Gebot der Wirtschaftlichkeit verletzt
Der BGH monierte, dass der Kläger das Ersatzfahrzeug bei einem Mietwagenunternehmen angemietet hatte, das höhere Preise als vergleichbare Konkurrenten in Rechnung stellte. Damit habe der Kläger das Gebot der Wirtschaftlichkeit verletzt. Dieses besage, dass der Geschädigte immer den wirtschaftlichsten Weg der Schadensbehebung zu wählen hat. Dies habe der Kläger nicht getan. Die wirtschaftlich vertretbaren Kosten seien ihm mit dem Berufungsurteil bereits zuerkannt worden.
Rechnung wäre bei gleichwertigem Fahrzeug gleich hoch
Der Kläger argumentierte, die Rechnung für den Ersatzwagen wäre ähnlich hoch ausgefallen, wenn er von der rechtlichen Möglichkeit Gebrauch gemacht hätte, ein dem beschädigten Fahrzeug – VW Multivan, Schwacke-Fahrzeugklasse 9 - vergleichbares Ersatzfahrzeug in Anspruch zu nehmen. Dies half ihm nichts. Der BGH stellte sich auf den Standpunkt, dass das Wirtschaftlichkeitsgebot strikt auch auf die Fälle anzuwenden ist, in denen der Geschädigte einen besonders maßvollen Weg der Schadensbehebung wählt, indem er zu einem niedrigklassigeren Fahrzeug greift als ihm rechtlich zustehen würde. Auch in diesem Fall sei der Geschädigte gehalten, ein dem allgemeinen Preisniveau entsprechendes Mietwagenangebot zu wählen und nicht ein besonders teures.

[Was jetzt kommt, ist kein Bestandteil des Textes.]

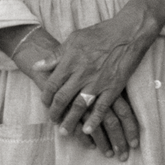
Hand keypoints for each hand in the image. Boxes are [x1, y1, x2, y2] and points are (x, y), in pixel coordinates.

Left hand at [0, 22, 136, 155]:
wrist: (127, 32)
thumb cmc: (99, 34)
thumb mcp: (74, 39)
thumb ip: (55, 55)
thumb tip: (37, 65)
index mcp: (70, 61)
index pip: (51, 85)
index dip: (46, 98)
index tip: (45, 104)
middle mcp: (81, 74)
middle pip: (62, 99)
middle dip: (55, 113)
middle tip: (53, 120)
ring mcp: (97, 82)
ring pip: (79, 107)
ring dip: (71, 121)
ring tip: (65, 131)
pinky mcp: (113, 87)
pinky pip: (101, 108)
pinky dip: (94, 121)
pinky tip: (87, 131)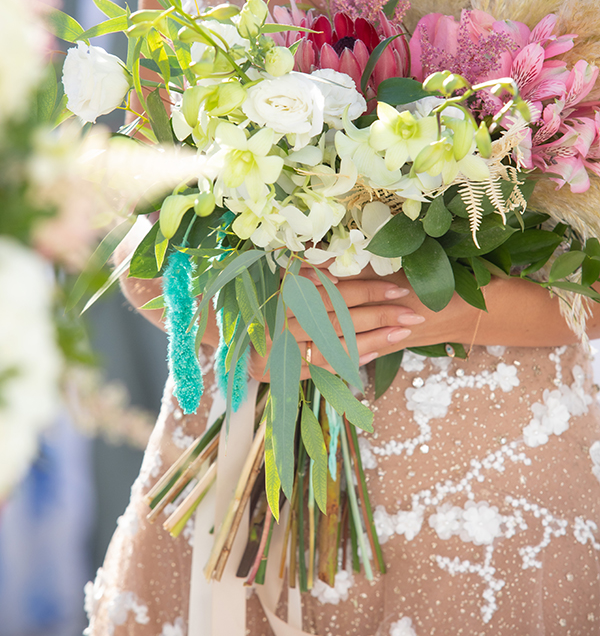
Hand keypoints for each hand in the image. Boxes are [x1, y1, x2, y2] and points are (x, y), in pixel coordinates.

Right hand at [247, 271, 425, 381]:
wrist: (222, 332)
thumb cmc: (256, 296)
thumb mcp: (276, 274)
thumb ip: (307, 269)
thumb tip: (342, 262)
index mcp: (280, 293)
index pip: (334, 292)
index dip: (368, 289)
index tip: (399, 288)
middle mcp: (279, 322)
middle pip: (339, 319)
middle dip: (380, 315)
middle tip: (413, 313)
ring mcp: (279, 350)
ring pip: (334, 346)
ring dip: (373, 339)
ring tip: (403, 333)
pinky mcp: (279, 373)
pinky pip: (322, 368)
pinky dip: (349, 361)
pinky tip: (375, 352)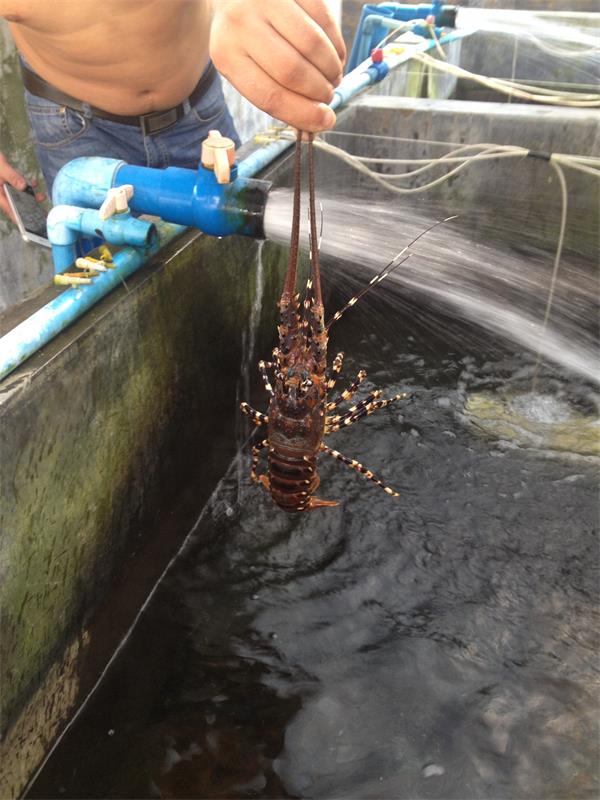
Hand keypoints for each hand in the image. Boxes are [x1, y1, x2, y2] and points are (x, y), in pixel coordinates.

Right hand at [0, 152, 44, 223]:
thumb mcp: (1, 167)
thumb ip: (12, 176)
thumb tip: (23, 186)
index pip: (11, 211)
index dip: (21, 220)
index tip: (32, 226)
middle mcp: (3, 195)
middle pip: (18, 206)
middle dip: (30, 210)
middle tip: (43, 214)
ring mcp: (7, 190)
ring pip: (21, 197)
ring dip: (32, 197)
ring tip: (42, 196)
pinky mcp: (11, 183)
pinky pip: (21, 187)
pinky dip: (28, 186)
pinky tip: (35, 183)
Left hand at [210, 0, 345, 131]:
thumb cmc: (245, 37)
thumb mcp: (246, 66)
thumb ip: (276, 93)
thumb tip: (315, 123)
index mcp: (226, 54)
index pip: (269, 96)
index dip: (302, 114)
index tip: (325, 121)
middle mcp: (241, 23)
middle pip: (292, 71)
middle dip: (319, 92)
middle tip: (328, 96)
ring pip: (312, 45)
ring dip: (331, 69)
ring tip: (333, 78)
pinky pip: (324, 18)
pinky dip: (336, 44)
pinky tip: (335, 55)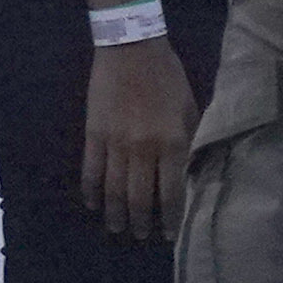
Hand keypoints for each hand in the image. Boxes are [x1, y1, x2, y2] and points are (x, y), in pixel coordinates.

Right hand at [80, 31, 192, 238]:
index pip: (170, 192)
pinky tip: (93, 203)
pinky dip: (91, 190)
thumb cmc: (167, 76)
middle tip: (140, 235)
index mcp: (171, 142)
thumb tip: (191, 172)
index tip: (168, 234)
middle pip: (138, 197)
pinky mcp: (94, 134)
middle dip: (140, 222)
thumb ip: (190, 140)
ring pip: (113, 189)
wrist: (131, 47)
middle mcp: (143, 149)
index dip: (169, 217)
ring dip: (115, 213)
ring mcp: (115, 143)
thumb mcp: (190, 107)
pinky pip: (91, 169)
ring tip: (116, 228)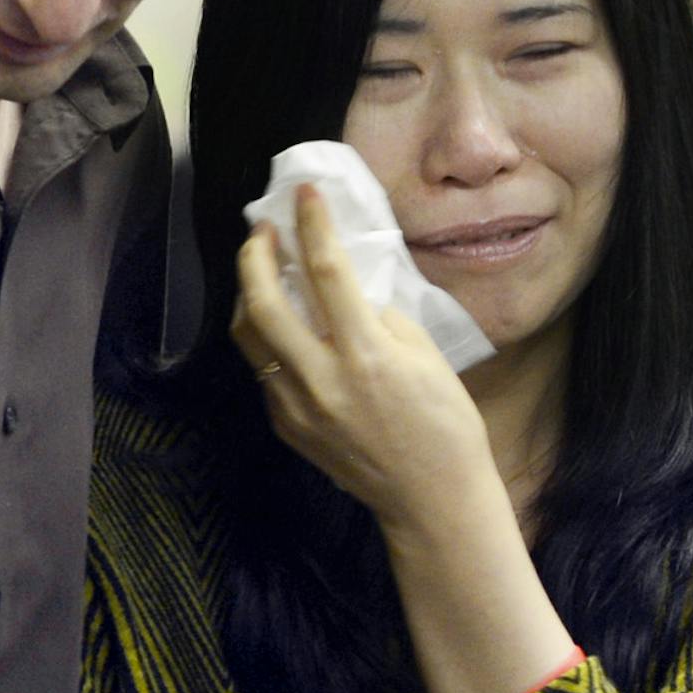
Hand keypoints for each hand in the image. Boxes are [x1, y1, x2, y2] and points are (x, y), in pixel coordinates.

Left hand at [231, 183, 490, 525]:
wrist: (432, 499)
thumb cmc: (444, 424)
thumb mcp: (425, 355)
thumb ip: (378, 316)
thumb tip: (344, 286)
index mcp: (365, 356)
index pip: (327, 273)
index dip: (313, 225)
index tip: (306, 193)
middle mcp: (321, 380)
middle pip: (263, 303)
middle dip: (255, 255)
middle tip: (263, 230)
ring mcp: (297, 407)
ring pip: (248, 338)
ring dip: (248, 295)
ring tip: (261, 270)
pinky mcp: (286, 426)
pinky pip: (263, 370)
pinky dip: (266, 338)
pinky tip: (282, 324)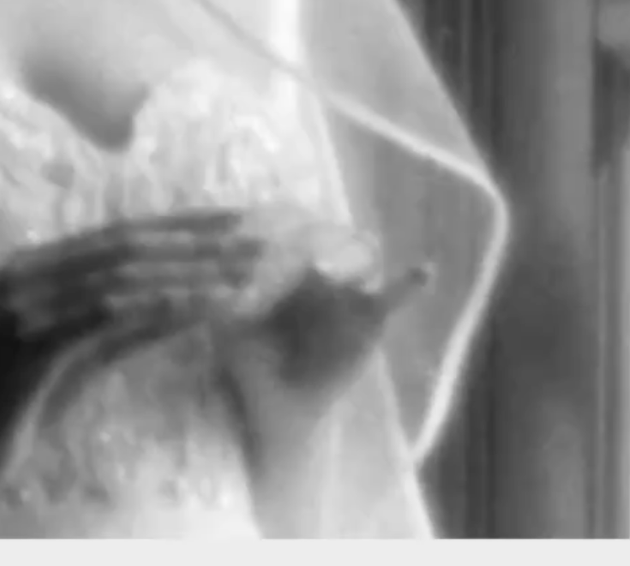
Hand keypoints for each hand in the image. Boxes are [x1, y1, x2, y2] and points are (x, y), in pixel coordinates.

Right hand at [0, 207, 267, 497]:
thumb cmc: (21, 408)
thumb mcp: (84, 357)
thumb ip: (128, 325)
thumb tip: (189, 298)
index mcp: (36, 266)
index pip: (122, 234)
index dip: (183, 224)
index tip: (237, 221)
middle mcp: (27, 271)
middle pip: (127, 243)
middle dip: (197, 237)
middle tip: (256, 234)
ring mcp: (26, 302)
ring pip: (122, 273)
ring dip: (190, 269)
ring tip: (245, 269)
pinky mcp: (31, 341)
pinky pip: (108, 314)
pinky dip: (162, 305)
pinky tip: (204, 303)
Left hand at [219, 211, 434, 442]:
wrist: (278, 407)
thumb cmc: (249, 361)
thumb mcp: (229, 325)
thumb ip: (220, 302)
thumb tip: (205, 281)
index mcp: (282, 266)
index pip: (288, 231)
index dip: (277, 223)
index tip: (258, 223)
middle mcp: (319, 270)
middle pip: (324, 239)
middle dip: (309, 241)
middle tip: (285, 256)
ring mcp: (347, 290)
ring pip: (356, 259)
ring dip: (343, 260)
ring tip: (320, 273)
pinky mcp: (370, 318)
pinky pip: (392, 297)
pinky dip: (409, 284)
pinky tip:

Kläger berief sich auf Rechtsprechung zum Werkstattrisiko
Der Kläger hatte sich im Rahmen seiner Revision auf die Rechtsprechung des BGH zum Werkstatt- und Sachverständigenrisiko berufen. Nach dieser Rechtsprechung trägt der Geschädigte nicht das Risiko, dass ein Sachverständiger sich bei der Einschätzung der Reparaturkosten irrt und/oder die beauftragte Werkstatt eine überhöhte Kostenrechnung erstellt. In diesen Fällen gewährt der BGH dem Geschädigten dennoch Anspruch auf vollen Kostenersatz. Dem Ersatzpflichtigen steht es dann frei, sich mit der Werkstatt oder dem Sachverständigen wegen der Höhe der Kosten seinerseits auseinanderzusetzen (BGH, Urteil v. 12.3.2024, VI ZR 280/22).

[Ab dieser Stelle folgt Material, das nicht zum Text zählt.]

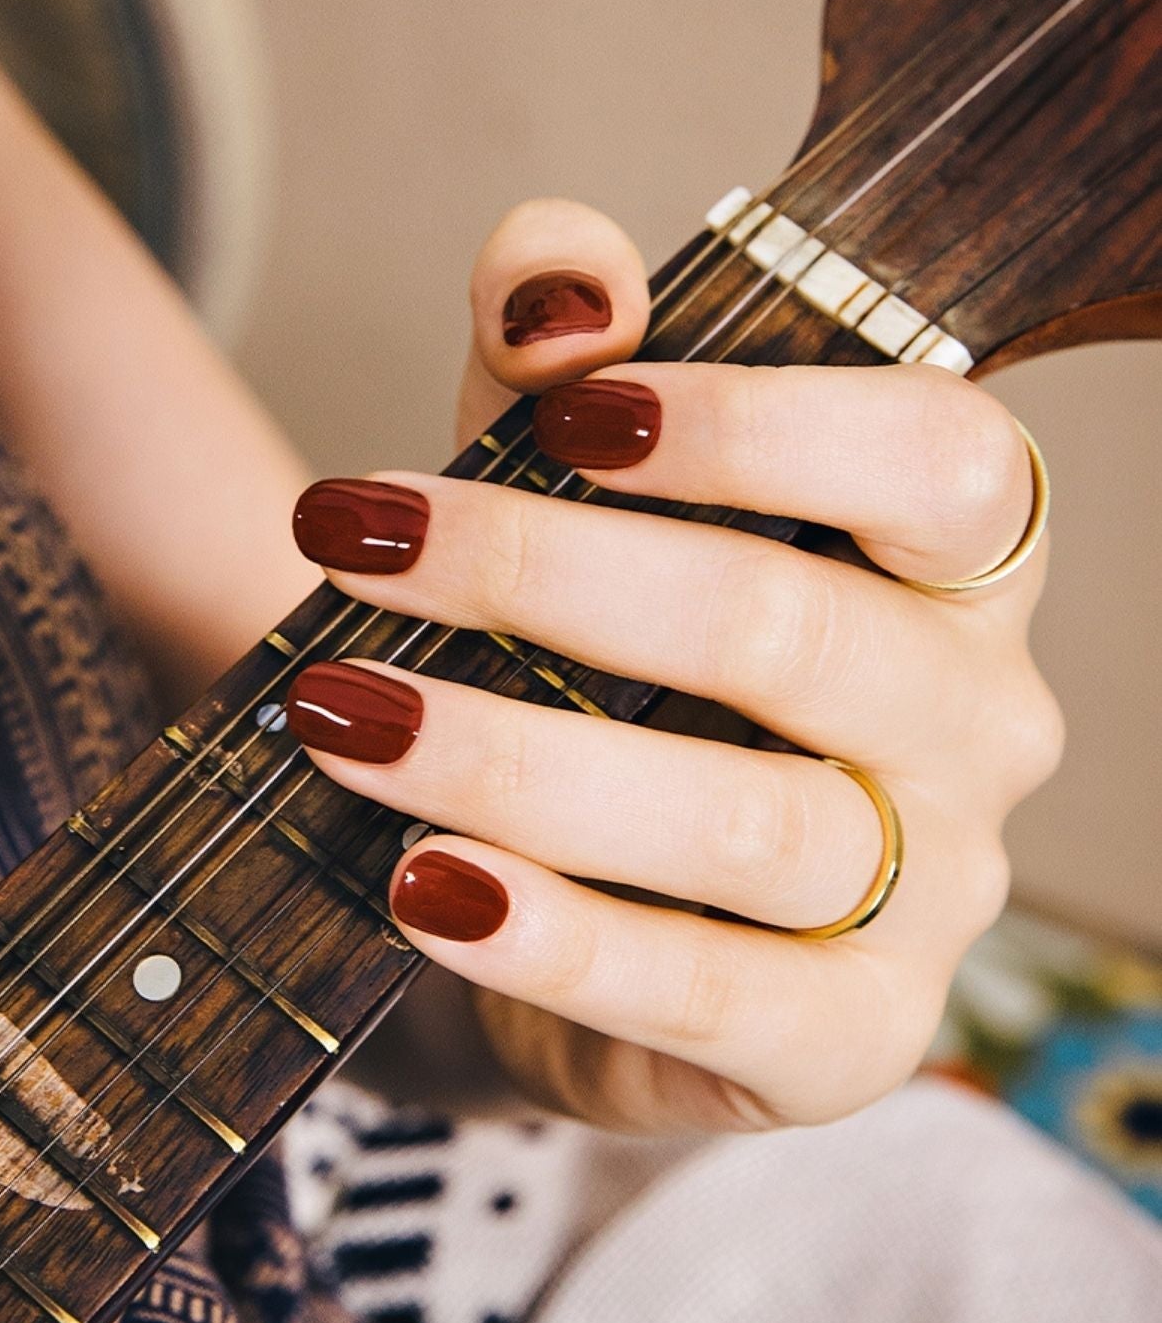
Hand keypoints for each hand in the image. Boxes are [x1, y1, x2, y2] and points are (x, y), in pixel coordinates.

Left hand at [288, 200, 1062, 1133]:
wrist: (575, 896)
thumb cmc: (594, 662)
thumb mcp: (567, 487)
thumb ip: (567, 358)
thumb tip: (559, 283)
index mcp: (951, 567)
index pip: (940, 462)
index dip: (758, 425)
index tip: (565, 409)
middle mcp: (975, 725)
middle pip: (793, 630)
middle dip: (546, 574)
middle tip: (358, 544)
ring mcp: (931, 900)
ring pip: (747, 821)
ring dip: (514, 758)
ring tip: (348, 715)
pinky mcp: (846, 1040)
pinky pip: (711, 993)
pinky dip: (555, 938)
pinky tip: (424, 885)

Rechtsprechung zum Werkstattrisiko hier nicht anwendbar
Diese Rechtsprechung ist nach der aktuellen BGH-Entscheidung auf die Anmietung eines Ersatzfahrzeuges im Rahmen eines Nutzungsausfallschadens nicht anwendbar. Die Interessenlage sei nicht vergleichbar. Die Rechtsprechung zum Werkstatt- und Sachverständigenrisiko solle den Geschädigten vor dem Risiko schützen, auf einem Teil seines Schadens sitzen zu bleiben. Dieses Risiko bestehe, wenn der Geschädigte komplexe Einschätzungen der möglichen Reparaturkosten anstellen und sich selbst mit dem Sachverständigen oder der Werkstatt hierüber auseinandersetzen müsse.
Zu ersetzen sind nur die marktüblichen Mietwagenkosten
Anders ist die Sachlage laut BGH bei der Anmietung eines Ersatzfahrzeuges. Die Preise von Mietwagenunternehmen seien für den Geschädigten einfach zu ermitteln und ohne Mühe gegeneinander abzugleichen. In diesen Fällen komme es deshalb allein auf das tatsächlich gewählte Ersatzfahrzeug an. Die hierfür erforderlichen Kosten seien maßgeblich für die Ersatzpflicht. Erforderlich seien aber nur die marktüblichen Kosten für das tatsächlich gemietete Fahrzeug und nicht die Kosten für ein hypothetisch mögliches, höherwertiges Fahrzeug.
Geschädigter bleibt auf einem Teil der Kosten sitzen
Nach der Entscheidung des BGH bleibt der Geschädigte also auf einem Teil der ihm entstandenen Mietwagenkosten sitzen, weil er das Gebot der Wirtschaftlichkeit verletzt hat.